> [Faça o seguinte]
1. No texto sobre Palocci e Anselmo, quantos combatentes Anselmo entregou de uma só vez no Recife em 1973?
2. Copie palavra por palavra o trecho do texto sobre Palocci e Anselmo. Comece nas palavras "Antonio Palocci é" e pare depois de "brava Soledad Barrett.".

> [Texto fornecido]
==============================

02.10

Antonio Palocci é o novo “Cabo” Anselmo?

Importa falar breve sobre o traidor maior a quem o ex-ministro de Lula e Dilma é comparado.

Urariano Mota (texto)
Justiça do Paraná (foto)

Mais de uma personalidade de esquerda já observou a semelhança das traições de Antonio Palocci e do “Cabo” Anselmo. (Cabo entre aspas porque Anselmo era marinheiro com duas fitas, mas a pressa o promoveu por engano). A traição em Palocci pelo que fez ao ex-presidente Lula e ao PT na delação em Curitiba, quando curvou de modo vergonhoso o caráter. A traição do “cabo” Anselmo pela morte que causou aos militantes socialistas. Entre eles, seis combatentes que entregou de uma só vez no Recife em 1973, quando atingiu o ponto culminante ao entregar a própria companheira, a brava Soledad Barrett.

==============================

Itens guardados
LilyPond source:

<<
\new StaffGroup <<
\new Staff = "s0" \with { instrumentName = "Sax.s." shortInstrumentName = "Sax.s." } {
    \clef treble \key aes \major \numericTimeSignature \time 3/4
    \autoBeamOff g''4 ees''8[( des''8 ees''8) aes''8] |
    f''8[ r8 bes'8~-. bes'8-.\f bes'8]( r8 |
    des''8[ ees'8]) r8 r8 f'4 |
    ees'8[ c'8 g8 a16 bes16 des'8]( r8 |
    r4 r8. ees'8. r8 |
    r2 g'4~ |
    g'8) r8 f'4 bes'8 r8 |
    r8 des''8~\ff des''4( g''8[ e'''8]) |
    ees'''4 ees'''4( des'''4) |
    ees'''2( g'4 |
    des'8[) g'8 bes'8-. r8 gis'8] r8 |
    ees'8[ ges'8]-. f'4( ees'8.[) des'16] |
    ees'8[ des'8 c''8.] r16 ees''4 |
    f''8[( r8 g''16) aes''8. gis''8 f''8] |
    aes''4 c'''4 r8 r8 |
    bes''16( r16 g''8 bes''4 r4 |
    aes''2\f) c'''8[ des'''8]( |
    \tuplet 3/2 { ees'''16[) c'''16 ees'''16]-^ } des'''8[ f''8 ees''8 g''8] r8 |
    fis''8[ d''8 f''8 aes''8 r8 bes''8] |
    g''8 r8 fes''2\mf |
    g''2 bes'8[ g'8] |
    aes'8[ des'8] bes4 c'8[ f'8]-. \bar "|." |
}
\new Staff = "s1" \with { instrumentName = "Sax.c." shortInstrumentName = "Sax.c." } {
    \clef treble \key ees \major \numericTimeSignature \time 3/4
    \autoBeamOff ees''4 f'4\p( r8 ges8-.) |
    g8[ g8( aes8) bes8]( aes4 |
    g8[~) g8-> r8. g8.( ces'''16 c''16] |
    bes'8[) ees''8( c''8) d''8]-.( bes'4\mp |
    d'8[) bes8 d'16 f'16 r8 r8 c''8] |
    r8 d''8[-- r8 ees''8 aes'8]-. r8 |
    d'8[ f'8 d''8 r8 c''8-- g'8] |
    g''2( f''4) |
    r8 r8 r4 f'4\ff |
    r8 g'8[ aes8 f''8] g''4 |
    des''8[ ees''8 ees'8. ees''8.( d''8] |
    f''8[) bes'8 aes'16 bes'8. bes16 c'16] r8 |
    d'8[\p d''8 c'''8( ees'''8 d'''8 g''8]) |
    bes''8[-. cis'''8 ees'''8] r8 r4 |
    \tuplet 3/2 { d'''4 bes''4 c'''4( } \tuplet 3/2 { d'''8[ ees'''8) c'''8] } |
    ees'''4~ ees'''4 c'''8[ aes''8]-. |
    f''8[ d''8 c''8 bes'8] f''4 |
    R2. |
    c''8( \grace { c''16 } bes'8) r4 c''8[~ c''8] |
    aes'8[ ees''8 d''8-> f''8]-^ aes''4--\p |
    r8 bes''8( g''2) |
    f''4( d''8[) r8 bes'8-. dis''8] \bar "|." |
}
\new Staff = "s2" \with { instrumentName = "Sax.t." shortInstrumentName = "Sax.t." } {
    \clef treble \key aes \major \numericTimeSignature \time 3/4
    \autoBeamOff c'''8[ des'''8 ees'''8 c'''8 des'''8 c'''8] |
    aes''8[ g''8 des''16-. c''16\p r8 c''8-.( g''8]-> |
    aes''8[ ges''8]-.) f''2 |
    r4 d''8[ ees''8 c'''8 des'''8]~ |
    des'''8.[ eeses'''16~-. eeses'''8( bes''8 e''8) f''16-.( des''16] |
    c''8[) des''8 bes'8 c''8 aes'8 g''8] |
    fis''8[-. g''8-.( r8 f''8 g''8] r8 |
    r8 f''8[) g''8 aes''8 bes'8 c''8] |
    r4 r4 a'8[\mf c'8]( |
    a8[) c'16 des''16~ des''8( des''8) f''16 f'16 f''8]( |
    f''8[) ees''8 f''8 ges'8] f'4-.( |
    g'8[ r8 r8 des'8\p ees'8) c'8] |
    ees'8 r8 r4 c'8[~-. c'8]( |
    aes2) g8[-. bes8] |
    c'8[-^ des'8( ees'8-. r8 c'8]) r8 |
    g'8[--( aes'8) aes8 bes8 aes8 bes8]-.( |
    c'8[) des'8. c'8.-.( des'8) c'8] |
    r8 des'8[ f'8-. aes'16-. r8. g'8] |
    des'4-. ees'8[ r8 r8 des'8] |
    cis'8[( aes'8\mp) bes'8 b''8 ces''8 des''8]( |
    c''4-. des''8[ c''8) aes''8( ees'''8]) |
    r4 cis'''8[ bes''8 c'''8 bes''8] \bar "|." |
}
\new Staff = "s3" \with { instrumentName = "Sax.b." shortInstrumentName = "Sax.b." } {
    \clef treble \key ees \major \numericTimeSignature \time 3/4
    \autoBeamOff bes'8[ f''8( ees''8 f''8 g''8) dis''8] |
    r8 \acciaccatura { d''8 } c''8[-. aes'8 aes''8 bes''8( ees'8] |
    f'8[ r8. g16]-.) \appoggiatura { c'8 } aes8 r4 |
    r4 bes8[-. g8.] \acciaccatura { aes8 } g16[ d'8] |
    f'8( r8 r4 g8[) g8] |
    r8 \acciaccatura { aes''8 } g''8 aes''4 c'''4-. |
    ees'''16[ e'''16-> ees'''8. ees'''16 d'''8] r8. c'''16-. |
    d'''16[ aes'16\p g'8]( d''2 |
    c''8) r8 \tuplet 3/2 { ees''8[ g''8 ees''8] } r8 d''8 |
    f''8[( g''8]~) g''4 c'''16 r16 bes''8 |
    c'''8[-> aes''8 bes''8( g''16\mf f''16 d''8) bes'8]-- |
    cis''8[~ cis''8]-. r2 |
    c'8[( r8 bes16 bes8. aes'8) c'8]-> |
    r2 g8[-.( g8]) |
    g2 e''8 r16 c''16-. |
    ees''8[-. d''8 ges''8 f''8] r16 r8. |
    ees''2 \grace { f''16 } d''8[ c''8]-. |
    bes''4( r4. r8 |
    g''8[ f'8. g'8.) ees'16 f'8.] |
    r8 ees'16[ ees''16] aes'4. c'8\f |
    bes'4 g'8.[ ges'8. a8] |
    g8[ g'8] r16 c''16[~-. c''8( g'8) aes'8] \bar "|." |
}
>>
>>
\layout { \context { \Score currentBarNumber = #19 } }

==============================

> [Respostas]
1. Seis combatentes.

2.
Antonio Palocci é o novo “Cabo” Anselmo?

Importa falar breve sobre o traidor maior a quem o ex-ministro de Lula e Dilma é comparado.

Urariano Mota (texto)
Justiça do Paraná (foto)

Mais de uma personalidade de esquerda já observou a semelhança das traições de Antonio Palocci e do “Cabo” Anselmo. (Cabo entre aspas porque Anselmo era marinheiro com duas fitas, mas a pressa o promoveu por engano). A traição em Palocci pelo que fez ao ex-presidente Lula e ao PT na delação em Curitiba, quando curvou de modo vergonhoso o caráter. A traição do “cabo” Anselmo pela morte que causou aos militantes socialistas. Entre eles, seis combatentes que entregou de uma só vez no Recife em 1973, quando atingiu o ponto culminante ao entregar a própria companheira, a brava Soledad Barrett.